• **PROBLEM DESCRIPTION**
Make a verbatim transcription of the records, without the pictures.

• **SUPPLIED MATERIAL**
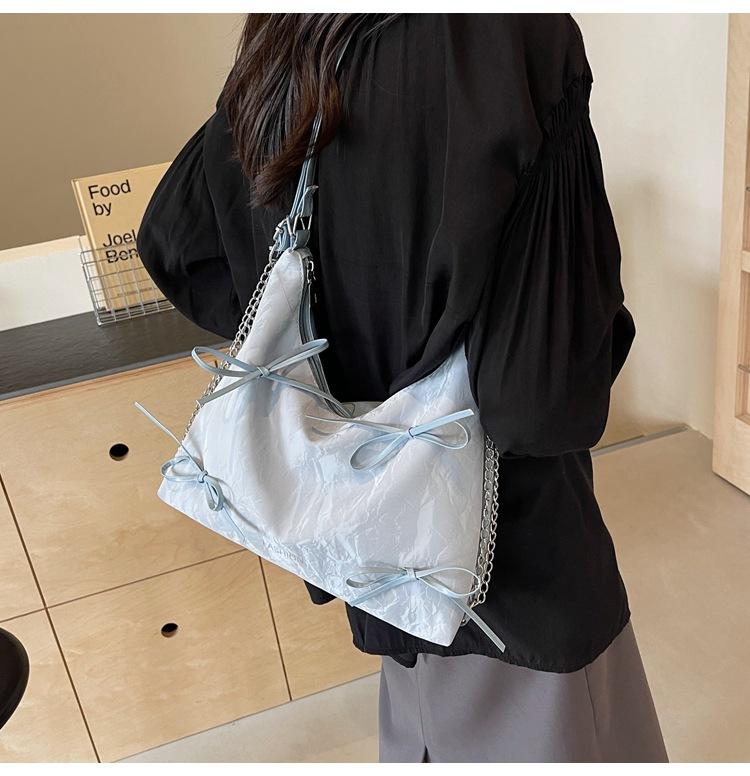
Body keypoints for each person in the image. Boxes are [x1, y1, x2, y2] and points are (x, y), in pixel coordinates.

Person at [137, 13, 668, 763]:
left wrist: (328, 361)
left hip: (372, 548)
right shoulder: (516, 37)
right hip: (511, 570)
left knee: (421, 735)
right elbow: (538, 405)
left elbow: (174, 244)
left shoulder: (290, 36)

• **ANSWER FOR THE TASK**
Body keypoints for each person in the image. Boxes are [x1, y1, x2, y2] and points are (x, y), in pixel coordinates.

Person at [137, 13, 668, 763]:
left wrist: (328, 361)
left hip: (372, 548)
right shoulder: (516, 37)
right hip: (511, 570)
left knee: (421, 735)
right elbow: (538, 405)
left elbow: (174, 244)
left shoulder: (290, 36)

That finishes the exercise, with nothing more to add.